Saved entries
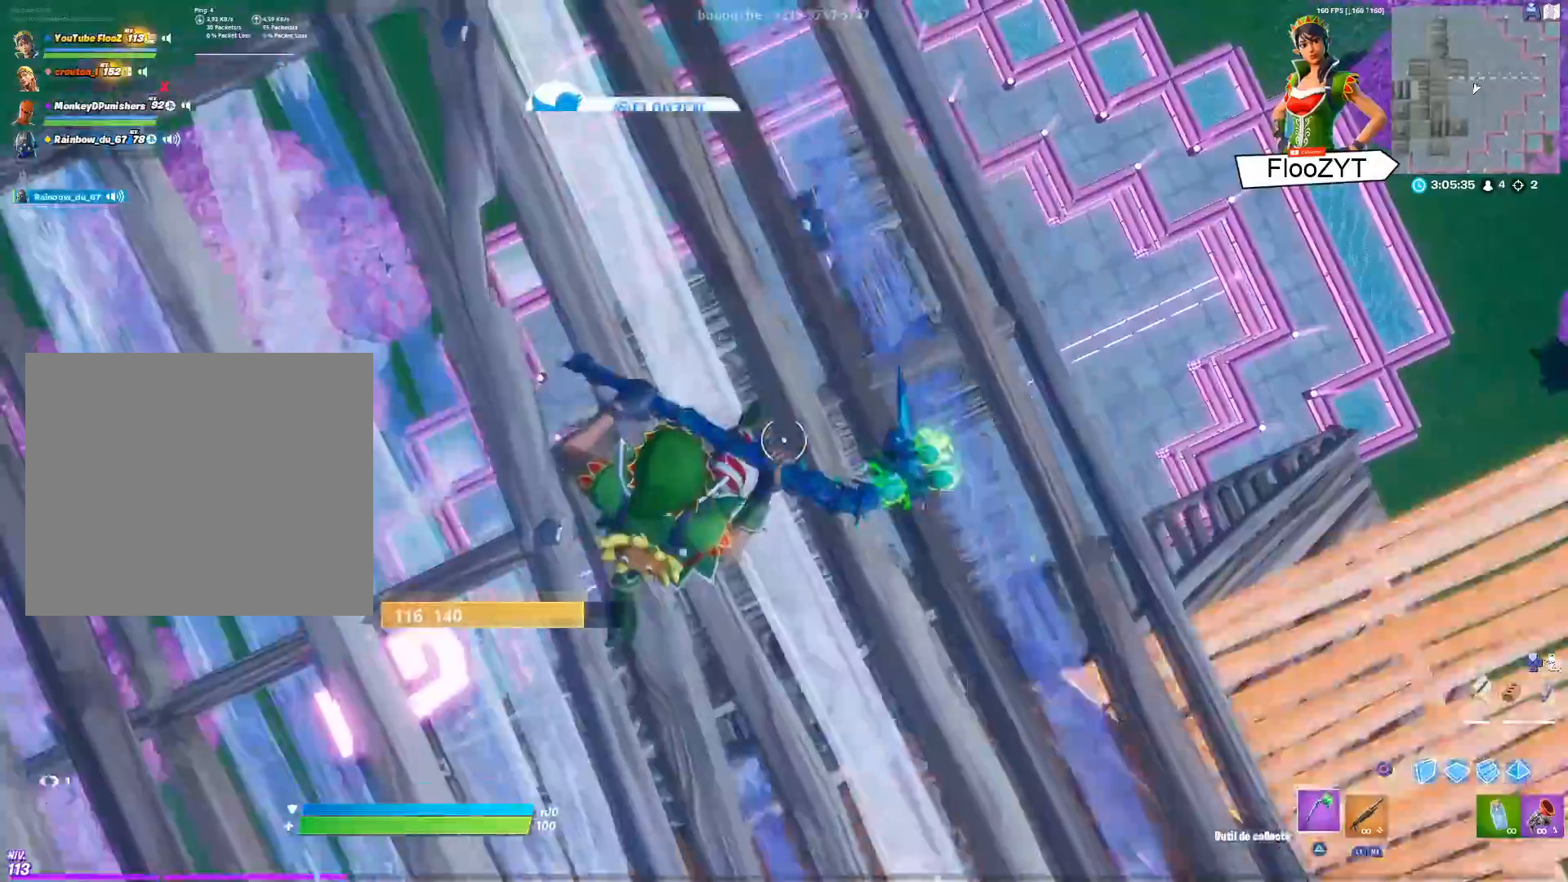
{"buttons": ["R1"], "left_stick": "up-right", "right_stick": "right", "events": [[166, "right_stick", "up-right"], [233, "CROSS", "down"], [250, "R2", "down"], [400, "R2", "up"], [450, "right_stick", "right"], [483, "R1", "down"], [500, "CROSS", "up"]]}
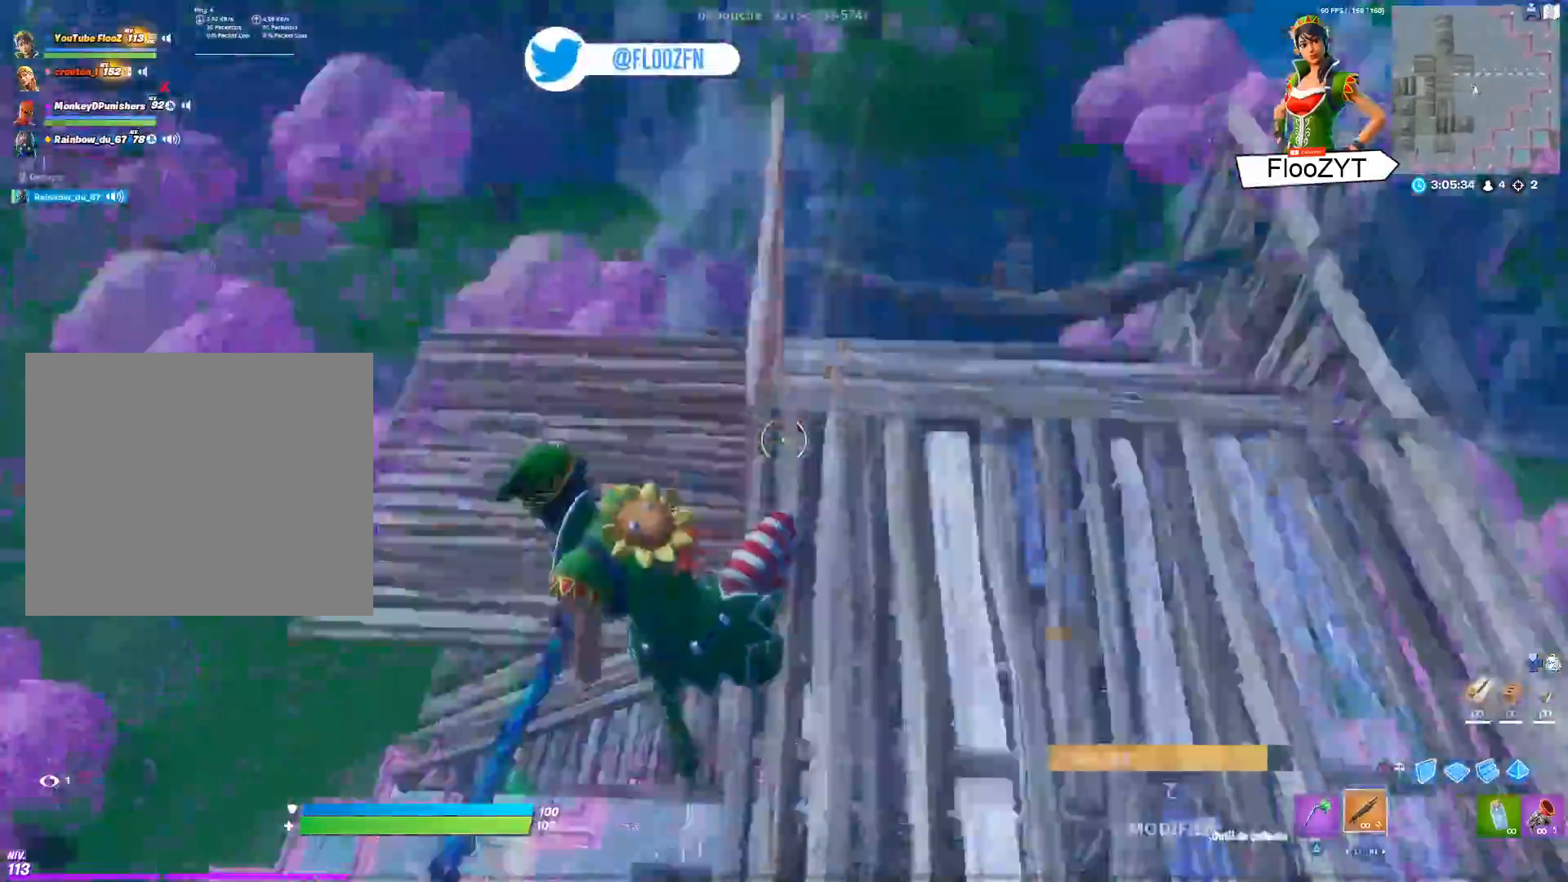
{"buttons": [], "left_stick": "down-left", "right_stick": "center", "events": [[117, "left_stick", "up-left"], [134, "R1", "up"], [167, "left_stick", "left"], [284, "right_stick", "center"], [317, "left_stick", "down-left"]]}
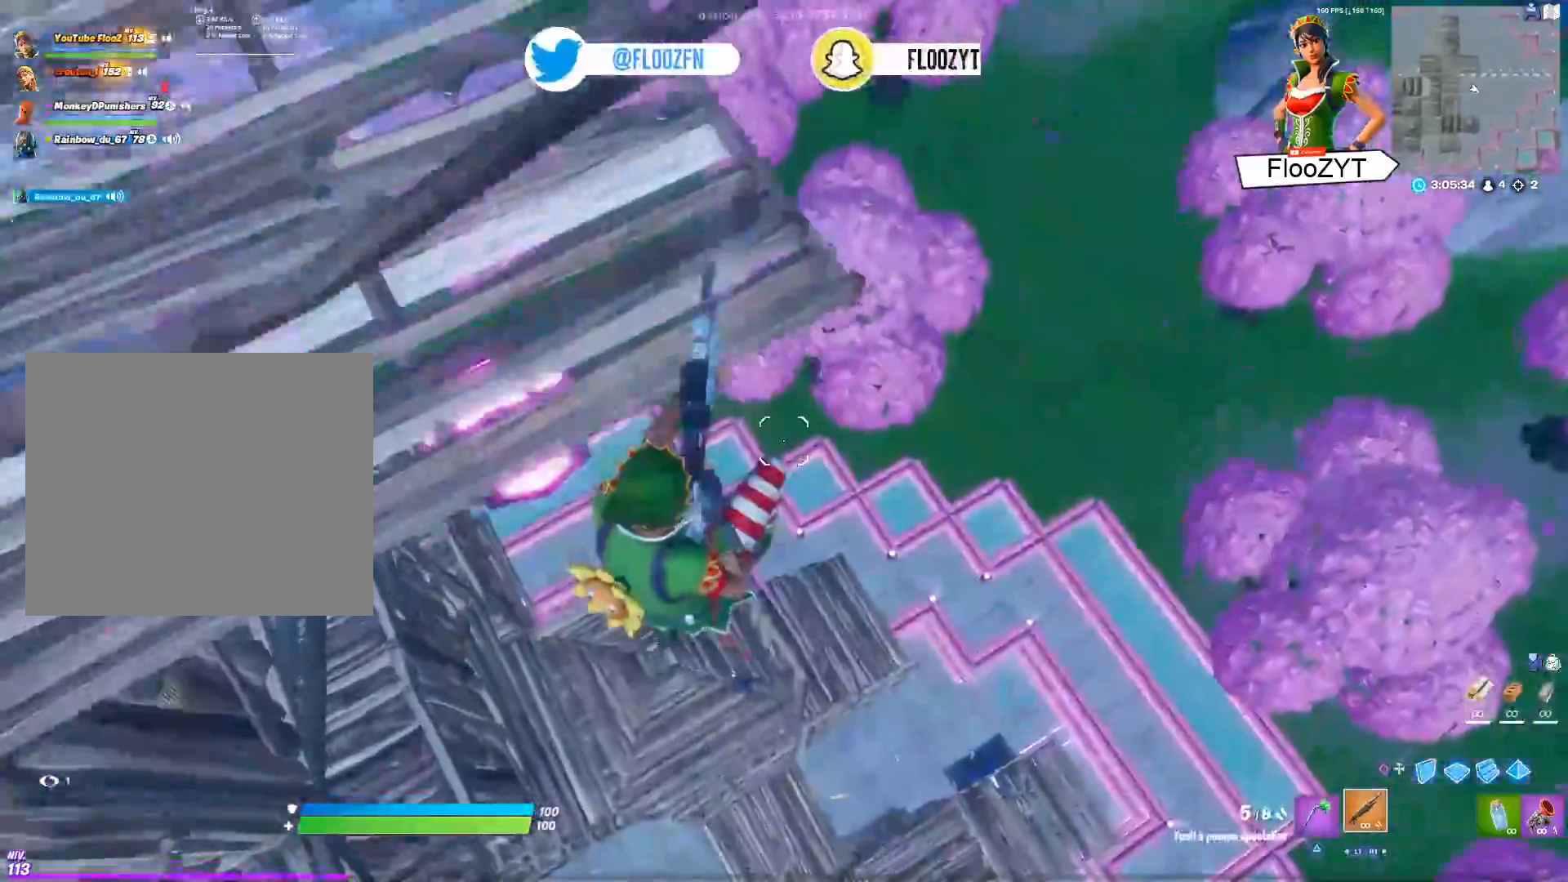
{"buttons": [], "left_stick": "left", "right_stick": "up-left", "events": [[83, "right_stick", "left"], [133, "right_stick", "down-left"], [317, "right_stick", "center"], [350, "left_stick", "left"], [483, "right_stick", "up-left"]]}
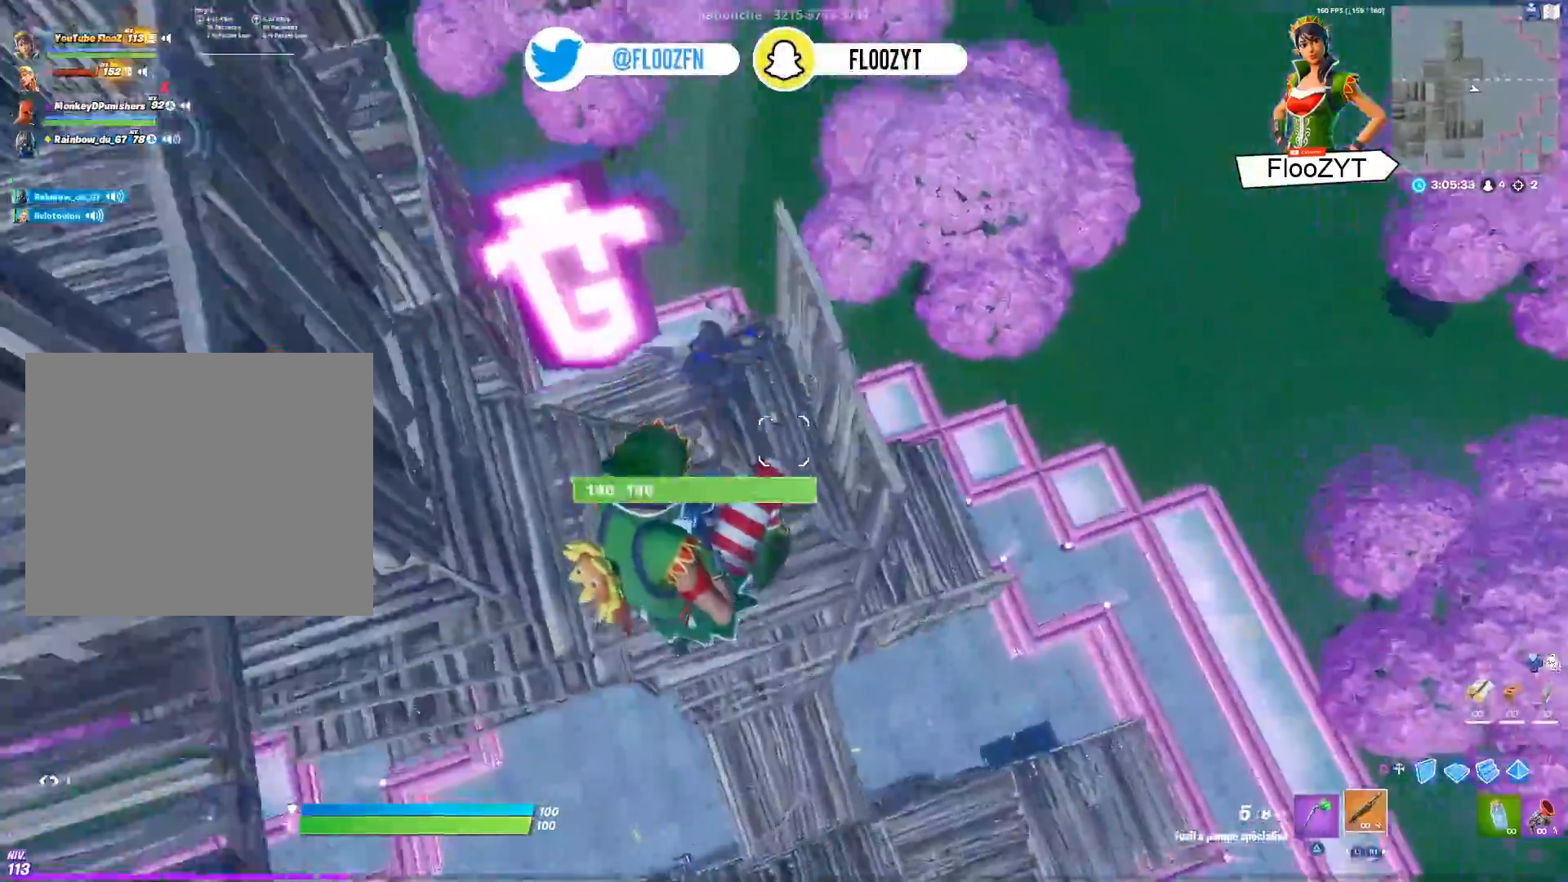
{"buttons": ["R1"], "left_stick": "up", "right_stick": "up-right", "events": [[67, "R2", "down"], [117, "right_stick", "center"], [167, "CIRCLE", "down"], [200, "R2", "up"], [234, "CIRCLE", "up"], [300, "R1", "down"], [300, "right_stick", "down"], [317, "left_stick", "up-left"], [434, "right_stick", "up-right"], [451, "left_stick", "up"]]}
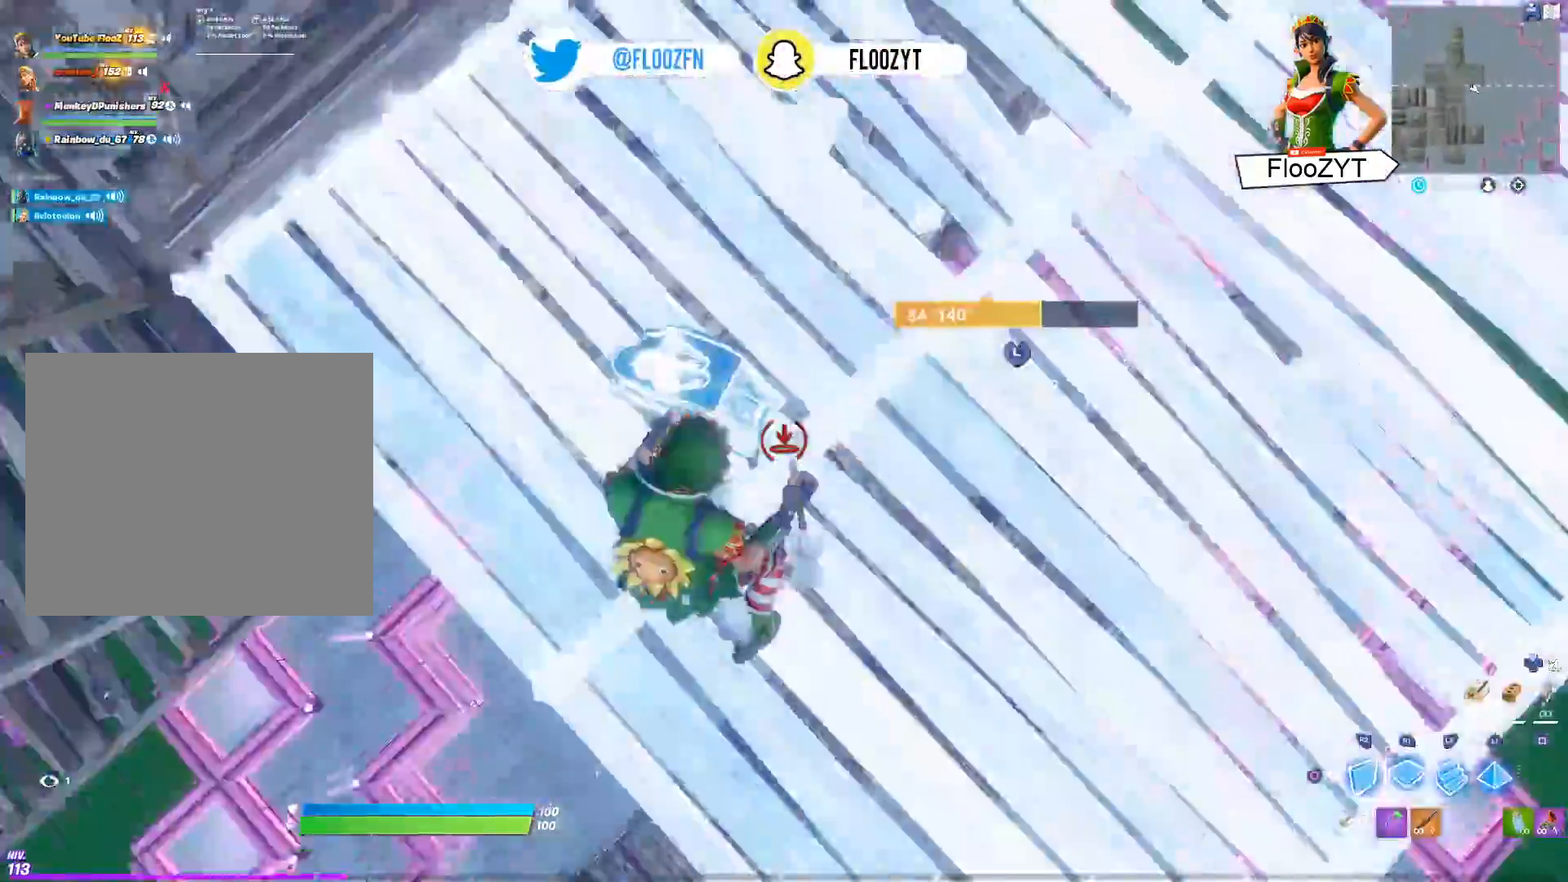
{"buttons": ["L2"], "left_stick": "up", "right_stick": "up", "events": [[83, "R1", "up"], [100, "R2", "down"], [183, "right_stick", "center"], [250, "CROSS", "down"], [350, "CROSS", "up"], [400, "R2", "up"], [467, "L2", "down"], [483, "right_stick", "up"]]}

ABOUT THIS TASK
Each record above should come back exactly the same, only without its pictures.

RESPONSE TO THE TASK
{"buttons": ["R1"], "left_stick": "up-right", "right_stick": "right", "events": [[166, "right_stick", "up-right"], [233, "CROSS", "down"], [250, "R2", "down"], [400, "R2", "up"], [450, "right_stick", "right"], [483, "R1", "down"], [500, "CROSS", "up"]]}
{"buttons": [], "left_stick": "down-left", "right_stick": "center", "events": [[117, "left_stick", "up-left"], [134, "R1", "up"], [167, "left_stick", "left"], [284, "right_stick", "center"], [317, "left_stick", "down-left"]]}
{"buttons": [], "left_stick": "left", "right_stick": "up-left", "events": [[83, "right_stick", "left"], [133, "right_stick", "down-left"], [317, "right_stick", "center"], [350, "left_stick", "left"], [483, "right_stick", "up-left"]]}
{"buttons": ["R1"], "left_stick": "up", "right_stick": "up-right", "events": [[67, "R2", "down"], [117, "right_stick", "center"], [167, "CIRCLE", "down"], [200, "R2", "up"], [234, "CIRCLE", "up"], [300, "R1", "down"], [300, "right_stick", "down"], [317, "left_stick", "up-left"], [434, "right_stick", "up-right"], [451, "left_stick", "up"]]}
{"buttons": ["L2"], "left_stick": "up", "right_stick": "up", "events": [[83, "R1", "up"], [100, "R2", "down"], [183, "right_stick", "center"], [250, "CROSS", "down"], [350, "CROSS", "up"], [400, "R2", "up"], [467, "L2", "down"], [483, "right_stick", "up"]]}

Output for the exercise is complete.